Rewrite every line of text in the rows below as a JSON list of strings, one string per line, leaving out blank lines and the pictures.

········

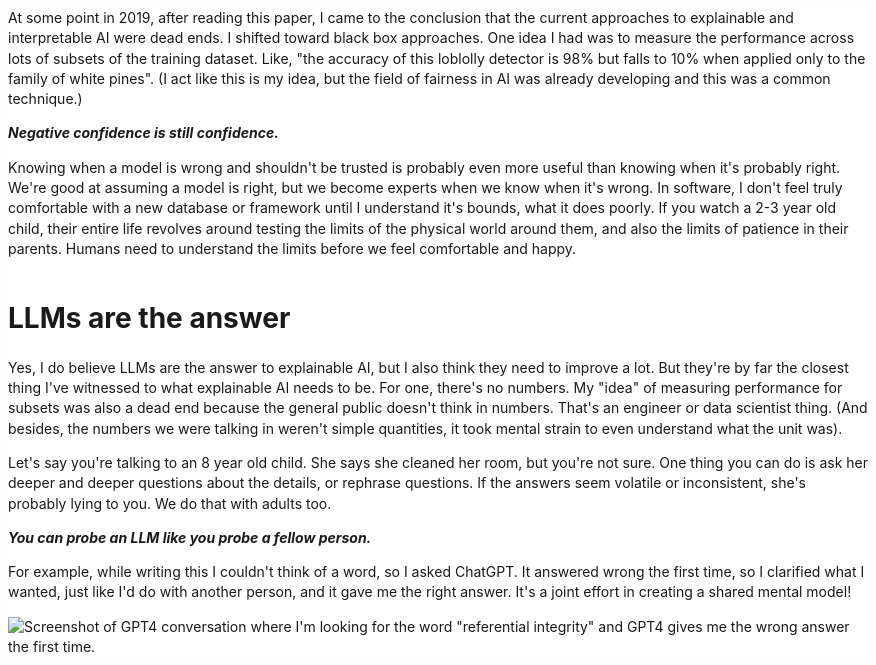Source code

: At some point in 2019, after reading this paper, I came to the conclusion that the current approaches to explainable 
and interpretable AI were dead ends. I shifted toward black box approaches. One idea I had was to measure the 
performance across lots of subsets of the training dataset. Like, "the accuracy of this loblolly detector 
is 98% but falls to 10% when applied only to the family of white pines". (I act like this is my idea, but the field of
fairness in AI was already developing and this was a common technique.)

_**Negative confidence is still confidence.**_

Knowing when a model is wrong and shouldn't be trusted is probably even more useful than knowing when it's 
probably right. We're good at assuming a model is right, but we become experts when we know when it's wrong. 
In software, I don't feel truly comfortable with a new database or framework until I understand it's bounds,
what it does poorly. If you watch a 2-3 year old child, their entire life revolves around testing the limits
of the physical world around them, and also the limits of patience in their parents. Humans need to understand
the limits before we feel comfortable and happy.


# LLMs are the answer

Yes, I do believe LLMs are the answer to explainable AI, but I also think they need to improve a lot. But they're
by far the closest thing I've witnessed to what explainable AI needs to be.
For one, there's no numbers. My "idea" of measuring performance for subsets was also a dead end because the
general public doesn't think in numbers. That's an engineer or data scientist thing. (And besides, the numbers
we were talking in weren't simple quantities, it took mental strain to even understand what the unit was).

Let's say you're talking to an 8 year old child. She says she cleaned her room, but you're not sure. One thing you
can do is ask her deeper and deeper questions about the details, or rephrase questions. If the answers seem
volatile or inconsistent, she's probably lying to you. We do that with adults too.

_**You can probe an LLM like you probe a fellow person.**_

For example, while writing this I couldn't think of a word, so I asked ChatGPT. It answered wrong the first
time, so I clarified what I wanted, just like I'd do with another person, and it gave me the right answer.
It's a joint effort in creating a shared mental model!

![Screenshot of GPT4 conversation where I'm looking for the word "referential integrity" and GPT4 gives me the wrong answer the first time.](https://user-images.githubusercontent.com/437044/272265389-fbf0c381-d7cf-42e3-8b60-af1278f6efaa.png)
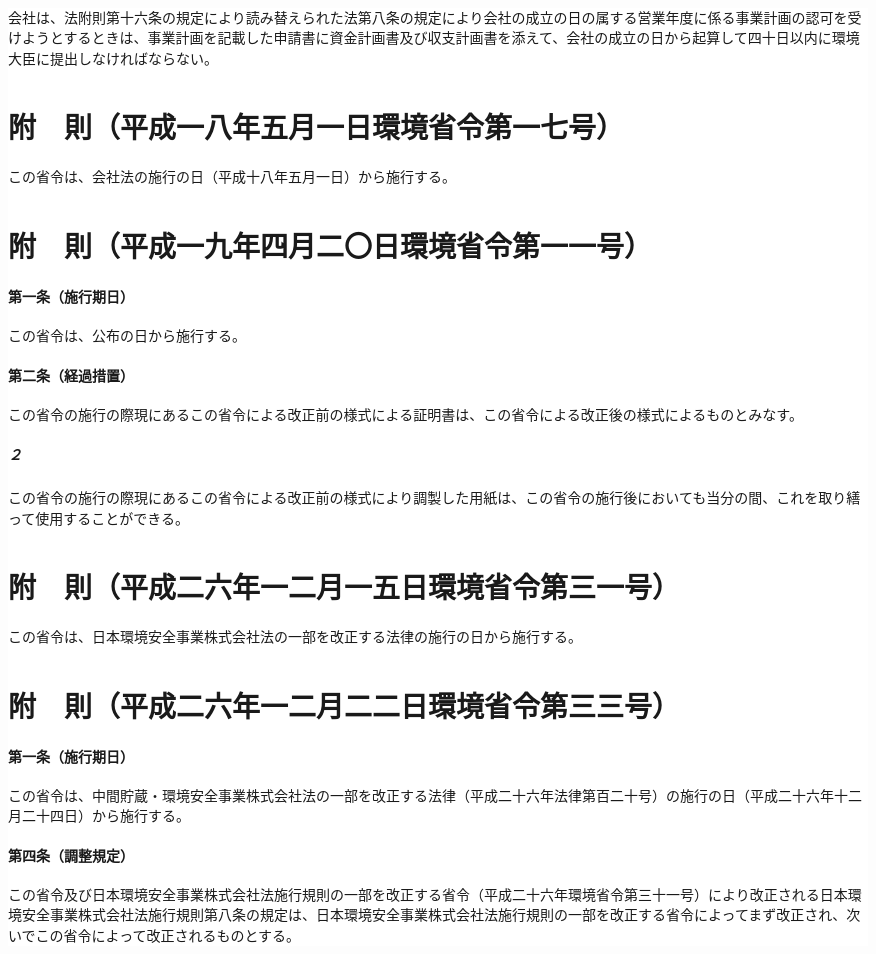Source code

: 会社は、法附則第十六条の規定により読み替えられた法第八条の規定により会社の成立の日の属する営業年度に係る事業計画の認可を受けようとするときは、事業計画を記載した申請書に資金計画書及び収支計画書を添えて、会社の成立の日から起算して四十日以内に環境大臣に提出しなければならない。
# 附　則（平成一八年五月一日環境省令第一七号）
この省令は、会社法の施行の日（平成十八年五月一日）から施行する。
# 附　則（平成一九年四月二〇日環境省令第一一号）
#### 第一条（施行期日）
この省令は、公布の日から施行する。
#### 第二条（経過措置）
この省令の施行の際現にあるこの省令による改正前の様式による証明書は、この省令による改正後の様式によるものとみなす。
##### ２
この省令の施行の際現にあるこの省令による改正前の様式により調製した用紙は、この省令の施行後においても当分の間、これを取り繕って使用することができる。
# 附　則（平成二六年一二月一五日環境省令第三一号）
この省令は、日本環境安全事業株式会社法の一部を改正する法律の施行の日から施行する。
# 附　則（平成二六年一二月二二日環境省令第三三号）
#### 第一条（施行期日）
この省令は、中間貯蔵・環境安全事業株式会社法の一部を改正する法律（平成二十六年法律第百二十号）の施行の日（平成二十六年十二月二十四日）から施行する。
#### 第四条（調整規定）
この省令及び日本環境安全事業株式会社法施行規則の一部を改正する省令（平成二十六年環境省令第三十一号）により改正される日本環境安全事業株式会社法施行規則第八条の規定は、日本環境安全事業株式会社法施行規則の一部を改正する省令によってまず改正され、次いでこの省令によって改正されるものとする。
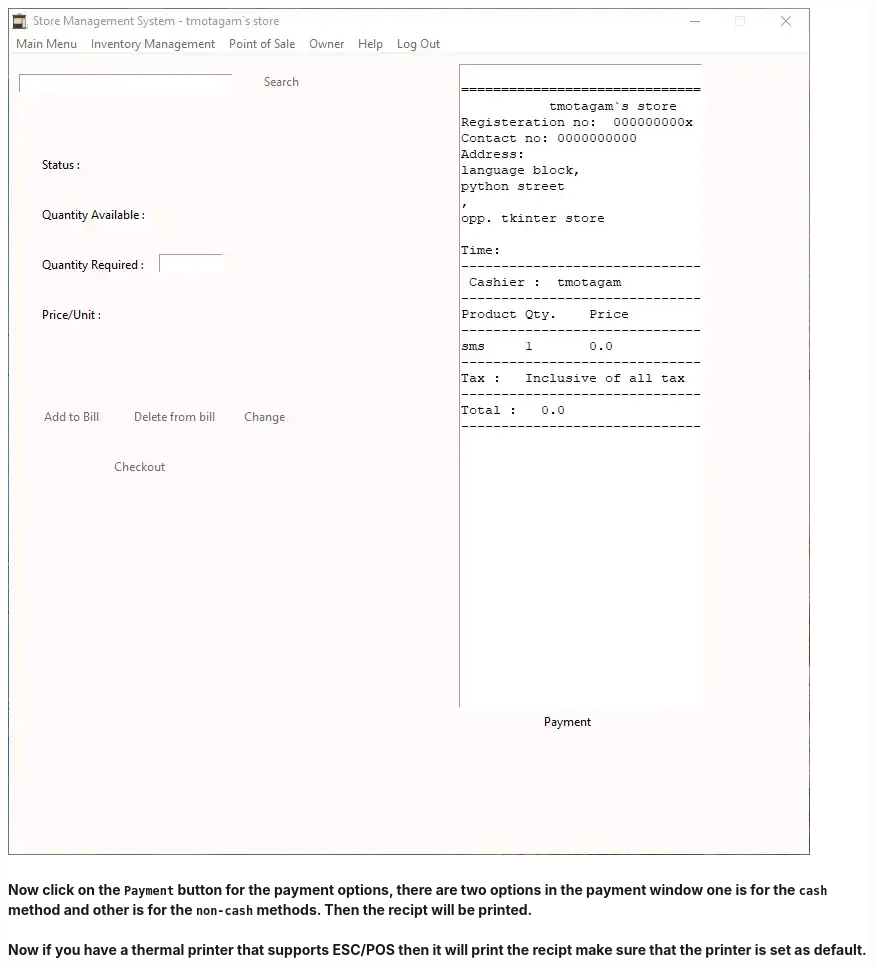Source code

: ![Usage Instruction](../../public/data/sms/u19.webp)

#### Now click on the `Payment` button for the payment options, there are two options in the payment window one is for the `cash` method and other is for the `non-cash` methods. Then the recipt will be printed. 
#### Now if you have a thermal printer that supports ESC/POS then it will print the recipt make sure that the printer is set as default.
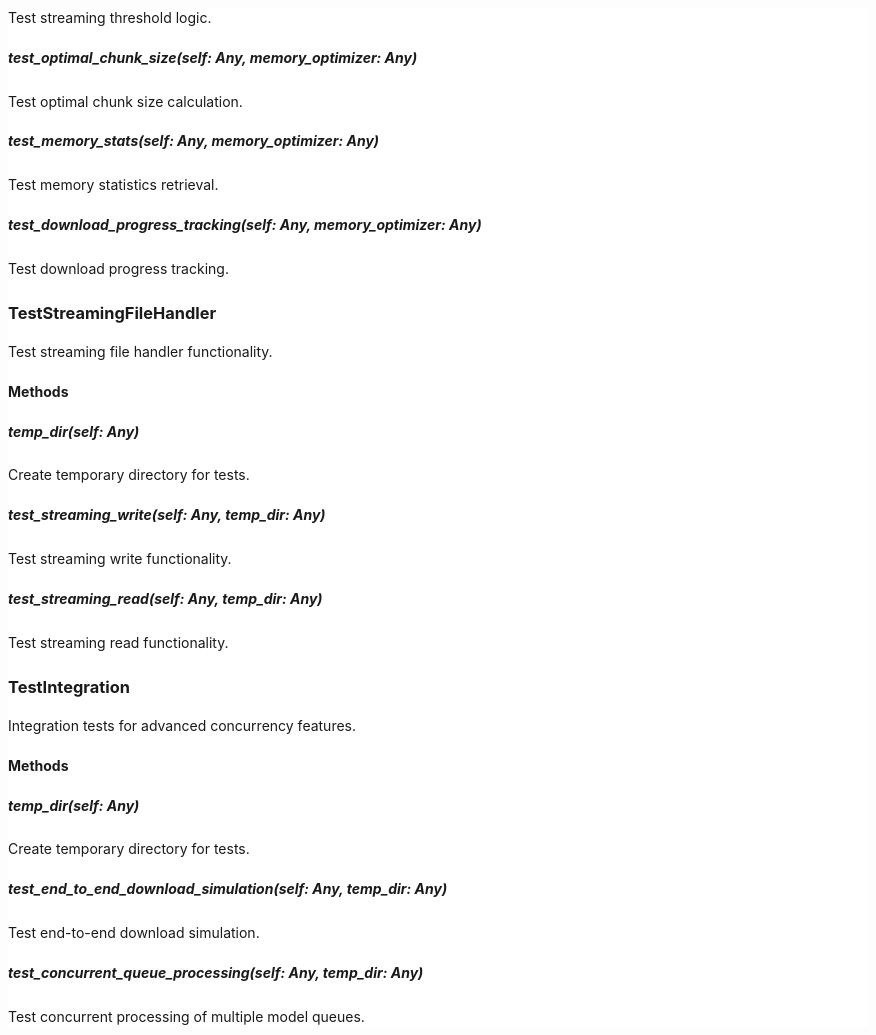 Test streaming threshold logic.

##### test_optimal_chunk_size(self: Any, memory_optimizer: Any)

Test optimal chunk size calculation.

##### test_memory_stats(self: Any, memory_optimizer: Any)

Test memory statistics retrieval.

##### test_download_progress_tracking(self: Any, memory_optimizer: Any)

Test download progress tracking.

### TestStreamingFileHandler

Test streaming file handler functionality.

#### Methods

##### temp_dir(self: Any)

Create temporary directory for tests.

##### test_streaming_write(self: Any, temp_dir: Any)

Test streaming write functionality.

##### test_streaming_read(self: Any, temp_dir: Any)

Test streaming read functionality.

### TestIntegration

Integration tests for advanced concurrency features.

#### Methods

##### temp_dir(self: Any)

Create temporary directory for tests.

##### test_end_to_end_download_simulation(self: Any, temp_dir: Any)

Test end-to-end download simulation.

##### test_concurrent_queue_processing(self: Any, temp_dir: Any)

Test concurrent processing of multiple model queues.

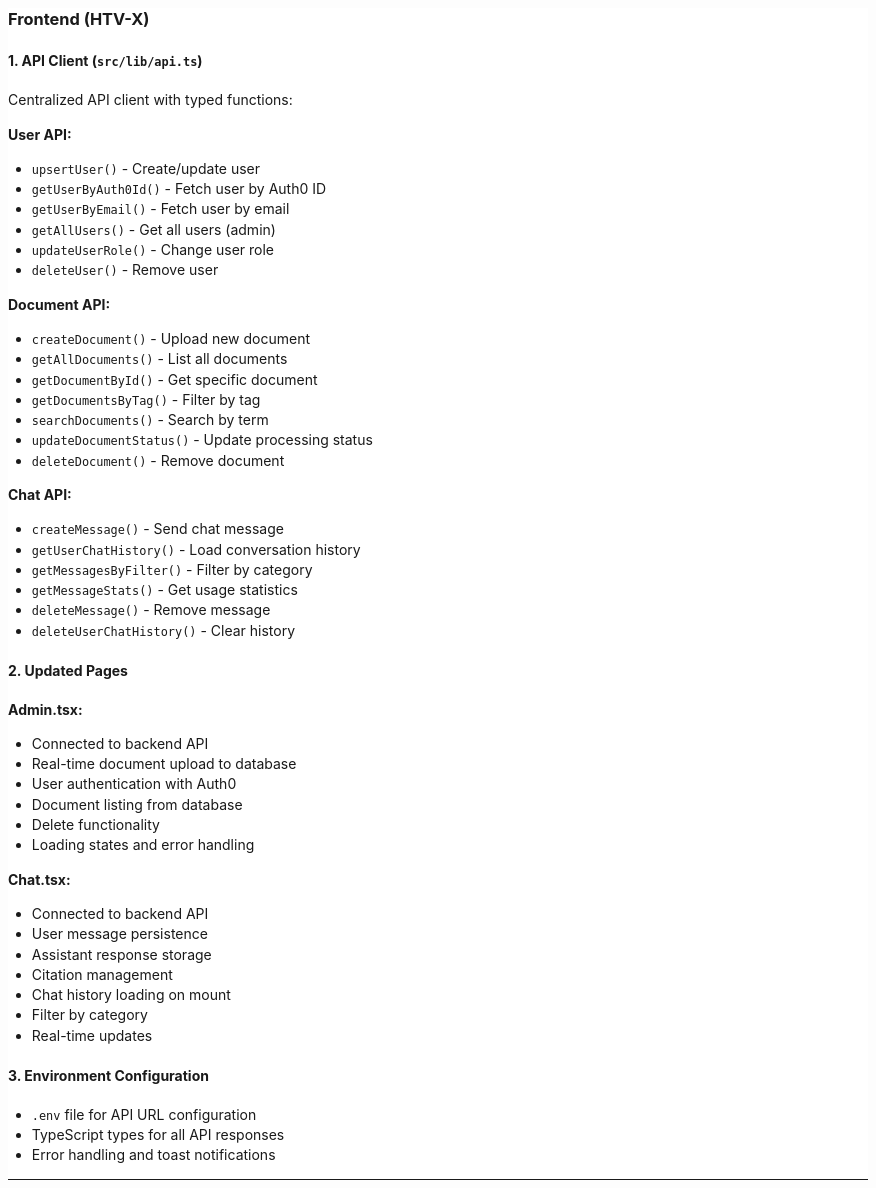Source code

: 
### Frontend (HTV-X)

#### 1. API Client (`src/lib/api.ts`)
Centralized API client with typed functions:

**User API:**
- `upsertUser()` - Create/update user
- `getUserByAuth0Id()` - Fetch user by Auth0 ID
- `getUserByEmail()` - Fetch user by email
- `getAllUsers()` - Get all users (admin)
- `updateUserRole()` - Change user role
- `deleteUser()` - Remove user

**Document API:**
- `createDocument()` - Upload new document
- `getAllDocuments()` - List all documents
- `getDocumentById()` - Get specific document
- `getDocumentsByTag()` - Filter by tag
- `searchDocuments()` - Search by term
- `updateDocumentStatus()` - Update processing status
- `deleteDocument()` - Remove document

**Chat API:**
- `createMessage()` - Send chat message
- `getUserChatHistory()` - Load conversation history
- `getMessagesByFilter()` - Filter by category
- `getMessageStats()` - Get usage statistics
- `deleteMessage()` - Remove message
- `deleteUserChatHistory()` - Clear history

#### 2. Updated Pages

**Admin.tsx:**
- Connected to backend API
- Real-time document upload to database
- User authentication with Auth0
- Document listing from database
- Delete functionality
- Loading states and error handling

**Chat.tsx:**
- Connected to backend API
- User message persistence
- Assistant response storage
- Citation management
- Chat history loading on mount
- Filter by category
- Real-time updates

#### 3. Environment Configuration
- `.env` file for API URL configuration
- TypeScript types for all API responses
- Error handling and toast notifications

---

········

■ **Task solution**:
[
  "Source code",
  ": At some point in 2019, after reading this paper, I came to the conclusion that the current approaches to explainable ",
  "and interpretable AI were dead ends. I shifted toward black box approaches. One idea I had was to measure the ",
  "performance across lots of subsets of the training dataset. Like, \"the accuracy of this loblolly detector ",
  "is 98% but falls to 10% when applied only to the family of white pines\". (I act like this is my idea, but the field of",
  "fairness in AI was already developing and this was a common technique.)",
  "_**Negative confidence is still confidence.**_",
  "Knowing when a model is wrong and shouldn't be trusted is probably even more useful than knowing when it's ",
  "probably right. We're good at assuming a model is right, but we become experts when we know when it's wrong. ",
  "In software, I don't feel truly comfortable with a new database or framework until I understand it's bounds,",
  "what it does poorly. If you watch a 2-3 year old child, their entire life revolves around testing the limits",
  "of the physical world around them, and also the limits of patience in their parents. Humans need to understand",
  "the limits before we feel comfortable and happy.",
  "# LLMs are the answer",
  "Yes, I do believe LLMs are the answer to explainable AI, but I also think they need to improve a lot. But they're",
  "by far the closest thing I've witnessed to what explainable AI needs to be.",
  "For one, there's no numbers. My \"idea\" of measuring performance for subsets was also a dead end because the",
  "general public doesn't think in numbers. That's an engineer or data scientist thing. (And besides, the numbers",
  "we were talking in weren't simple quantities, it took mental strain to even understand what the unit was).",
  "Let's say you're talking to an 8 year old child. She says she cleaned her room, but you're not sure. One thing you",
  "can do is ask her deeper and deeper questions about the details, or rephrase questions. If the answers seem",
  "volatile or inconsistent, she's probably lying to you. We do that with adults too.",
  "_**You can probe an LLM like you probe a fellow person.**_",
  "For example, while writing this I couldn't think of a word, so I asked ChatGPT. It answered wrong the first",
  "time, so I clarified what I wanted, just like I'd do with another person, and it gave me the right answer.",
  "It's a joint effort in creating a shared mental model!",
  "![Screenshot of GPT4 conversation where I'm looking for the word \"referential integrity\" and GPT4 gives me the wrong answer the first time.](https://user-images.githubusercontent.com/437044/272265389-fbf0c381-d7cf-42e3-8b60-af1278f6efaa.png)",
  "Source code",
  ": 会社は、法附則第十六条の規定により読み替えられた法第八条の規定により会社の成立の日の属する営業年度に係る事業計画の認可を受けようとするときは、事業計画を記載した申請書に資金計画書及び収支計画書を添えて、会社の成立の日から起算して四十日以内に環境大臣に提出しなければならない。",
  "# 附　則（平成一八年五月一日環境省令第一七号）",
  "この省令は、会社法の施行の日（平成十八年五月一日）から施行する。",
  "# 附　則（平成一九年四月二〇日環境省令第一一号）",
  "#### 第一条（施行期日）",
  "この省令は、公布の日から施行する。",
  "#### 第二条（経過措置）",
  "この省令の施行の際現にあるこの省令による改正前の様式による証明書は、この省令による改正後の様式によるものとみなす。",
  "##### ２",
  "この省令の施行の際現にあるこの省令による改正前の様式により調製した用紙は、この省令の施行後においても当分の間、これを取り繕って使用することができる。",
  "# 附　則（平成二六年一二月一五日環境省令第三一号）",
  "この省令は、日本環境安全事業株式会社法の一部を改正する法律の施行の日から施行する。",
  "# 附　則（平成二六年一二月二二日環境省令第三三号）",
  "#### 第一条（施行期日）",
  "この省令は、中間貯蔵・環境安全事業株式会社法の一部を改正する法律（平成二十六年法律第百二十号）の施行の日（平成二十六年十二月二十四日）から施行する。",
  "#### 第四条（調整規定）",
  "この省令及び日本環境安全事業株式会社法施行規則の一部を改正する省令（平成二十六年環境省令第三十一号）により改正される日本環境安全事業株式会社法施行規則第八条の規定は、日本環境安全事業株式会社法施行規則の一部を改正する省令によってまず改正され、次いでこの省令によって改正されるものとする。",
  "Source code",
  ": ![Usage Instruction](../../public/data/sms/u19.webp)",
  "#### Now click on the `Payment` button for the payment options, there are two options in the payment window one is for the `cash` method and other is for the `non-cash` methods. Then the recipt will be printed. ",
  "#### Now if you have a thermal printer that supports ESC/POS then it will print the recipt make sure that the printer is set as default.",
  " Test streaming threshold logic.",
  "##### test_optimal_chunk_size(self: Any, memory_optimizer: Any)",
  "Test optimal chunk size calculation.",
  "##### test_memory_stats(self: Any, memory_optimizer: Any)",
  "Test memory statistics retrieval.",
  "##### test_download_progress_tracking(self: Any, memory_optimizer: Any)",
  "Test download progress tracking.",
  "### TestStreamingFileHandler",
  "Test streaming file handler functionality.",
  "#### Methods",
  "##### temp_dir(self: Any)",
  "Create temporary directory for tests.",
  "##### test_streaming_write(self: Any, temp_dir: Any)",
  "Test streaming write functionality.",
  "##### test_streaming_read(self: Any, temp_dir: Any)",
  "Test streaming read functionality.",
  "### TestIntegration",
  "Integration tests for advanced concurrency features.",
  "#### Methods",
  "##### temp_dir(self: Any)",
  "Create temporary directory for tests.",
  "##### test_end_to_end_download_simulation(self: Any, temp_dir: Any)",
  "Test end-to-end download simulation.",
  "##### test_concurrent_queue_processing(self: Any, temp_dir: Any)",
  "Test concurrent processing of multiple model queues.",
  "Source code",
  ": ",
  "### Frontend (HTV-X)",
  "#### 1. API Client (`src/lib/api.ts`)",
  "Centralized API client with typed functions:",
  "**User API:**",
  "- `upsertUser()` - Create/update user",
  "- `getUserByAuth0Id()` - Fetch user by Auth0 ID",
  "- `getUserByEmail()` - Fetch user by email",
  "- `getAllUsers()` - Get all users (admin)",
  "- `updateUserRole()` - Change user role",
  "- `deleteUser()` - Remove user",
  "**Document API:**",
  "- `createDocument()` - Upload new document",
  "- `getAllDocuments()` - List all documents",
  "- `getDocumentById()` - Get specific document",
  "- `getDocumentsByTag()` - Filter by tag",
  "- `searchDocuments()` - Search by term",
  "- `updateDocumentStatus()` - Update processing status",
  "- `deleteDocument()` - Remove document",
  "**Chat API:**",
  "- `createMessage()` - Send chat message",
  "- `getUserChatHistory()` - Load conversation history",
  "- `getMessagesByFilter()` - Filter by category",
  "- `getMessageStats()` - Get usage statistics",
  "- `deleteMessage()` - Remove message",
  "- `deleteUserChatHistory()` - Clear history",
  "#### 2. Updated Pages",
  "**Admin.tsx:**",
  "- Connected to backend API",
  "- Real-time document upload to database",
  "- User authentication with Auth0",
  "- Document listing from database",
  "- Delete functionality",
  "- Loading states and error handling",
  "**Chat.tsx:**",
  "- Connected to backend API",
  "- User message persistence",
  "- Assistant response storage",
  "- Citation management",
  "- Chat history loading on mount",
  "- Filter by category",
  "- Real-time updates",
  "#### 3. Environment Configuration",
  "- `.env` file for API URL configuration",
  "- TypeScript types for all API responses",
  "- Error handling and toast notifications",
  "---"
]